The board made no decision on whether or not to schedule the April 27 town meeting, and said they would discuss it regularly in the coming days. Selectmen will discuss this issue with the town moderator. Since the board has not called the meeting yet, chairman Warren Doty said they could schedule the meeting for some time in May.
Town clerk Jennifer Christy said state legislation is currently being discussed that may allow towns to have a meeting after the lawful deadline of June 30.
Department heads and other town officials were also present, and although no members of the public were in the digital discussion, folks can call the town hall to register for the next meeting.
Town administrator Tim Carroll said he has ordered laptops for town employees who are able to telecommute, but many of the computer companies are out of stock.
Some essential services will have to periodically access the town hall, such as the accountant, town clerk, and payroll staff.

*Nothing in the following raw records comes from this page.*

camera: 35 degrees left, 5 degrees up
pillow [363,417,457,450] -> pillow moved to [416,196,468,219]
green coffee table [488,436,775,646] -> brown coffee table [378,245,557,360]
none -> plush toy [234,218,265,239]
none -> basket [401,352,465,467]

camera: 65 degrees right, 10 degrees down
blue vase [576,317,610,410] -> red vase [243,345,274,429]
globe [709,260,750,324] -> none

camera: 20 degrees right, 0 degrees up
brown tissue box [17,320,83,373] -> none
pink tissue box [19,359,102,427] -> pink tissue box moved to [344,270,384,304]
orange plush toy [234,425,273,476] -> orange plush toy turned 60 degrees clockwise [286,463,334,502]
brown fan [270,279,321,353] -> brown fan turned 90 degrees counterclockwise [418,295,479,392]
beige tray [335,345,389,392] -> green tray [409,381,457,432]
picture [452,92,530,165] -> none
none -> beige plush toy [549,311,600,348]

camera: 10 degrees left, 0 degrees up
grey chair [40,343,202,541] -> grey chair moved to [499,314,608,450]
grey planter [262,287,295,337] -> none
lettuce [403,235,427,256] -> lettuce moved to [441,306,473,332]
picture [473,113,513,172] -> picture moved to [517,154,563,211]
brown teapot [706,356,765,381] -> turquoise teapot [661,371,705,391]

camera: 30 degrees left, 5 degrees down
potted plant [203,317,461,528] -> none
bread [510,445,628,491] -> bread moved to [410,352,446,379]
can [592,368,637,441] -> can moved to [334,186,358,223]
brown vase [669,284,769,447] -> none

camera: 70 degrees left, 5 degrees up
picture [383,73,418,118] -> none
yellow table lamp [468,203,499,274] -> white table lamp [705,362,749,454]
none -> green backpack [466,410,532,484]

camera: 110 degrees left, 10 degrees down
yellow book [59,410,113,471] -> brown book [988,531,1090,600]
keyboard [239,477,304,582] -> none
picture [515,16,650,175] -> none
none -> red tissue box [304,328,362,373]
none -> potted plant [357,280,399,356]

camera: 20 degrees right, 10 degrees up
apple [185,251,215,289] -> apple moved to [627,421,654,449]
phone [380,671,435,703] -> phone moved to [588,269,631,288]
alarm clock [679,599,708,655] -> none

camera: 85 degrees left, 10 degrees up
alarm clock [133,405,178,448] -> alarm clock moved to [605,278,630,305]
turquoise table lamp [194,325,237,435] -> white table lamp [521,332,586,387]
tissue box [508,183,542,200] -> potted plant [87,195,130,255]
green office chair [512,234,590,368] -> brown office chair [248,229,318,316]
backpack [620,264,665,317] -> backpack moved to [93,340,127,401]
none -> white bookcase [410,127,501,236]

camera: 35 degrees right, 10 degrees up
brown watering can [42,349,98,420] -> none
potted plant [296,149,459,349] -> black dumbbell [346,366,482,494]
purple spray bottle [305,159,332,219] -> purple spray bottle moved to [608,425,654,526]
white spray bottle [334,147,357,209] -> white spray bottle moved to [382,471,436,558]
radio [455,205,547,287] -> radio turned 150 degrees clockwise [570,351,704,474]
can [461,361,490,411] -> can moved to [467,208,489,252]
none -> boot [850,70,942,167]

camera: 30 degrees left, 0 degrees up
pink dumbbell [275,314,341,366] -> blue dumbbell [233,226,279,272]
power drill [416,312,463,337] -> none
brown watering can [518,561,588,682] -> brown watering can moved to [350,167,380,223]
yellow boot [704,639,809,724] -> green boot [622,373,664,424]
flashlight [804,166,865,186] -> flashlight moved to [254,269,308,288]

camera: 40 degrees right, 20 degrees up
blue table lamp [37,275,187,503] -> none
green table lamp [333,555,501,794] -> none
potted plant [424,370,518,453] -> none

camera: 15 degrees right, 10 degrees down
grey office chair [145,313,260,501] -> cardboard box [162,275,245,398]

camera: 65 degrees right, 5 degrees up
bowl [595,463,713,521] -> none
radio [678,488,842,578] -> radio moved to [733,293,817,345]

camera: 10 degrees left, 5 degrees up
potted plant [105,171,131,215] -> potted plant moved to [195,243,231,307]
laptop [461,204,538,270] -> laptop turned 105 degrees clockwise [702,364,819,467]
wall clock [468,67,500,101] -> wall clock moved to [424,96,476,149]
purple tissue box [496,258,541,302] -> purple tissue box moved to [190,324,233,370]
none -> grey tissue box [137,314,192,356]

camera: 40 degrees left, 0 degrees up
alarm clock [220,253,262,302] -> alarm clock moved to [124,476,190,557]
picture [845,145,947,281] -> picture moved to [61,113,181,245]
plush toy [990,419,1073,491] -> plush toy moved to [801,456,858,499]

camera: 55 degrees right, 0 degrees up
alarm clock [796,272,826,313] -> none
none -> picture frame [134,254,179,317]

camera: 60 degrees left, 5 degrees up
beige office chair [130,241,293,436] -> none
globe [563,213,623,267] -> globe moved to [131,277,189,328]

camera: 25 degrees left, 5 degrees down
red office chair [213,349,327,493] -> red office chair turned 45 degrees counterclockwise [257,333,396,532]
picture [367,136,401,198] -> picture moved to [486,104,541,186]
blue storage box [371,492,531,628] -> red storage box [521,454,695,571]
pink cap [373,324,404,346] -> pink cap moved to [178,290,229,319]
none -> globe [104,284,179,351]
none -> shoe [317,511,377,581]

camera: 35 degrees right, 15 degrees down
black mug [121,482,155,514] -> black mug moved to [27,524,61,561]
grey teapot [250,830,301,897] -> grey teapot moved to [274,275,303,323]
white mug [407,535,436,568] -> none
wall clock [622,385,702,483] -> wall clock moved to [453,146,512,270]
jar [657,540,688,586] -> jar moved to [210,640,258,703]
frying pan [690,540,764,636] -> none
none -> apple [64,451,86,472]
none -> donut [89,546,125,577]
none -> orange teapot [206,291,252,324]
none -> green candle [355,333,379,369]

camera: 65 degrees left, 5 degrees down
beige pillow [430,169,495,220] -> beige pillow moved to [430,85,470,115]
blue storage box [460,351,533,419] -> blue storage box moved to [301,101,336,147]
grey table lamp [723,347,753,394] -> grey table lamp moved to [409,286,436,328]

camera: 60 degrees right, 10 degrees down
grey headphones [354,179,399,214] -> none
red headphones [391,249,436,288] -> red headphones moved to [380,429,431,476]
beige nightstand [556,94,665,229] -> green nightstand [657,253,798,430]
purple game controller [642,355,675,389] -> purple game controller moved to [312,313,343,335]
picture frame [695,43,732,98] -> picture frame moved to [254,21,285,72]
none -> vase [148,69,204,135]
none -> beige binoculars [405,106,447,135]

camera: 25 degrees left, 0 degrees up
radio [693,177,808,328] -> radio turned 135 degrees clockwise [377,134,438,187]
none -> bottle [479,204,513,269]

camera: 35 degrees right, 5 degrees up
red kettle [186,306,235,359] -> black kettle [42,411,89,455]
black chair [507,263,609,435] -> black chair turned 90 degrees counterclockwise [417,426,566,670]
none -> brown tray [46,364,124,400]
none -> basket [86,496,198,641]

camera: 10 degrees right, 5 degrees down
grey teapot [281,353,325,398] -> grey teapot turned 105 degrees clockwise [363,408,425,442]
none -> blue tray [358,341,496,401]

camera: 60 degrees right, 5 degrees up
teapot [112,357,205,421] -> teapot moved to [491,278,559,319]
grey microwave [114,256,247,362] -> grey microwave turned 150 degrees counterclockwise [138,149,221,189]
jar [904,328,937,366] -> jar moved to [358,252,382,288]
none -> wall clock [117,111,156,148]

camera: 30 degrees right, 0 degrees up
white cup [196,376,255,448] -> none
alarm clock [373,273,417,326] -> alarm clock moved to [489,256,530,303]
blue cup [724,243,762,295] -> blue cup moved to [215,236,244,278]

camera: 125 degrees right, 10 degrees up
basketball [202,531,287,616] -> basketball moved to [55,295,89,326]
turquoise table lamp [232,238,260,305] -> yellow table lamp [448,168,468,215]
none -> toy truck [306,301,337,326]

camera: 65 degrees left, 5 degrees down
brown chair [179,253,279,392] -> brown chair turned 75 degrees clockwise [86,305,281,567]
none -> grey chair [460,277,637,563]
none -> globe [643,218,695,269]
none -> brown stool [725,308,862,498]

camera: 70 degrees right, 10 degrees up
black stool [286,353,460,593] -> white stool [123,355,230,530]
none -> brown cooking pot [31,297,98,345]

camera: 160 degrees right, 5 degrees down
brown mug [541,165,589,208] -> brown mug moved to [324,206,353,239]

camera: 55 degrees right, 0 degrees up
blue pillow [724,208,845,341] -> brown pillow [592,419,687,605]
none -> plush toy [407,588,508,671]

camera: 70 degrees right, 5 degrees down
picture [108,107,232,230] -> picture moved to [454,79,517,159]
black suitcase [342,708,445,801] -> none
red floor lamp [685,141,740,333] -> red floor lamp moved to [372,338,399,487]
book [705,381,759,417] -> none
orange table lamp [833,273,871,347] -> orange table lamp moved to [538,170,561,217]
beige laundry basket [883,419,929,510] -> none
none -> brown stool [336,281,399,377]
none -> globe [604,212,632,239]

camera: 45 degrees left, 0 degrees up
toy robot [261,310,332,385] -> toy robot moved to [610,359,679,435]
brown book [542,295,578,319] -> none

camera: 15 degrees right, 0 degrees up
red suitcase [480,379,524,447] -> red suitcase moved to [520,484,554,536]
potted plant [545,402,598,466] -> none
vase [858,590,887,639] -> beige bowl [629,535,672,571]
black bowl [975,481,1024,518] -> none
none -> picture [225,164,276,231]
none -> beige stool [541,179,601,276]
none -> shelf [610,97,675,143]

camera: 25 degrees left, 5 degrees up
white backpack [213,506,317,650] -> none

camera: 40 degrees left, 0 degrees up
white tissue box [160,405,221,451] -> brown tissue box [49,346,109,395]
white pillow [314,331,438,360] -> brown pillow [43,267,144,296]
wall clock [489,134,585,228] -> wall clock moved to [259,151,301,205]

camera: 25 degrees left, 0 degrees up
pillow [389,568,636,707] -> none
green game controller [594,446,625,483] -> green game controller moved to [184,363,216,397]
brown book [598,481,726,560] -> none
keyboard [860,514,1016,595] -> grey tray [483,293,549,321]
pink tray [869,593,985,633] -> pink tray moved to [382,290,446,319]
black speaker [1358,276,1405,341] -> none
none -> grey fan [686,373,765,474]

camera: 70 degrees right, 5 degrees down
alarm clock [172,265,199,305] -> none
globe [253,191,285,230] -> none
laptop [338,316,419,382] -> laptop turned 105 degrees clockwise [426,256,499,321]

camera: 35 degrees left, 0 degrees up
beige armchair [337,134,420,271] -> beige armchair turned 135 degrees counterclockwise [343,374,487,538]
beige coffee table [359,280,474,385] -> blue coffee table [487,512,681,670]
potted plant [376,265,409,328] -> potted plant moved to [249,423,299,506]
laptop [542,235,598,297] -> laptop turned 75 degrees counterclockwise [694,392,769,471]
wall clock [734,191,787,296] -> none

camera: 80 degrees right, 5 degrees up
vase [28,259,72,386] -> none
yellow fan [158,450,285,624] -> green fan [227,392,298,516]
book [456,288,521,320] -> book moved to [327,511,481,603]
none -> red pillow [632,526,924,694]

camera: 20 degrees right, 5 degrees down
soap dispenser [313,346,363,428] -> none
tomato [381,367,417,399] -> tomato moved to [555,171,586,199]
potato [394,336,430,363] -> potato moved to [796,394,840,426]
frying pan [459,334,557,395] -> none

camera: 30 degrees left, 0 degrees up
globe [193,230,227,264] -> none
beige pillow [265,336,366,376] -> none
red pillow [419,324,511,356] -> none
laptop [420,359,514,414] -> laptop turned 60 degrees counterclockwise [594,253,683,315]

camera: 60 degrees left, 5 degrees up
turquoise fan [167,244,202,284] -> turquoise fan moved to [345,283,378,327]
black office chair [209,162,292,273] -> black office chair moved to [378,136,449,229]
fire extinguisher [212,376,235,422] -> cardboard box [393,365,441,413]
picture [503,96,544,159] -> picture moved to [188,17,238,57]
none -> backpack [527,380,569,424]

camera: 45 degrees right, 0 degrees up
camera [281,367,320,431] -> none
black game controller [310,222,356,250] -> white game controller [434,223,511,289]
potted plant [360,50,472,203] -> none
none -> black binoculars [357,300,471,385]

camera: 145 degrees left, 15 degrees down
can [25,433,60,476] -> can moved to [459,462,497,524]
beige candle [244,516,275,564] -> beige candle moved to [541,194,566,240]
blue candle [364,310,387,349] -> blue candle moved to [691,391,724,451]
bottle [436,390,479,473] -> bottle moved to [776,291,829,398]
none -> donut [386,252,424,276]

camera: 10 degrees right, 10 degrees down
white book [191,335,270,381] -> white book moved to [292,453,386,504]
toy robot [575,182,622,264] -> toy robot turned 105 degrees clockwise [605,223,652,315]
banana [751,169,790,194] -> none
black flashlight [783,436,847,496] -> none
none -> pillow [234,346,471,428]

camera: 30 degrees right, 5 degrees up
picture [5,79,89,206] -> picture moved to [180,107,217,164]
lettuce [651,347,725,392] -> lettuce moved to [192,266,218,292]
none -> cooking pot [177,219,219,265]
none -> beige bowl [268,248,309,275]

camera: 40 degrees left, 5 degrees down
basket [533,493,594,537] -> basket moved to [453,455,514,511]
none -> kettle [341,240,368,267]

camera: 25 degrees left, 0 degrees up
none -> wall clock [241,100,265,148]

Prior to Carroll recommending to the board that they close town hall, the town was planning on having the building remain open with minimal staffing. “It doesn’t seem to make sense to have people here sitting next to each other when they could be working from home,” Carroll said. “The idea of keeping the town hall open seems to fly in the face of this concept of social distancing.” “Closing town hall and having people telecommute is the bulk of the work,” Carroll said.
According to Carroll, legislation was recently passed that suspends certain provisions of the open meeting law in hopes of reducing exposure at public meetings. The open meeting law normally requires public officials to meet in a public space that is physically accessible to the public, but with the current situation, the newly enacted legislation allows governing bodies to deliberate through alternative means, such as teleconferencing.
Board of Health Agent Katie Carroll said she believes the community has realized that “we need to overreact, rather than not react strongly enough.” She said the towns are getting closer to having a spreadsheet of volunteers, and are ramping up community participation in grocery shopping and picking up medications for people who can’t leave their homes.
Carroll also said some of the Chilmark food establishments such as the Grey Barn and Menemsha Fish Market are implementing precautions to limit workers contact with each other, but at the same time are working together to make sure that food is available to those who might need it in the near future.
Library director Ebba Hierta said the Chilmark library will be closed for this week, but she hopes to have staff back in the building starting next week. Currently, Hierta said none of the Island libraries will have any checkout service available. She said she has spent time contacting digital service providers that offer streaming options for music, entertainment, and even education. “We are looking into Acorn TV, and are looking at online courses for people who want to continue their education,” Hierta said.
According to Hierta, the situation is changing so rapidly, that every day brings new information and new challenges. “Every plan I have written has lasted for less than a day, as the situation evolves very fast,” Hierta said. “But we are going to have some great digital options for people.”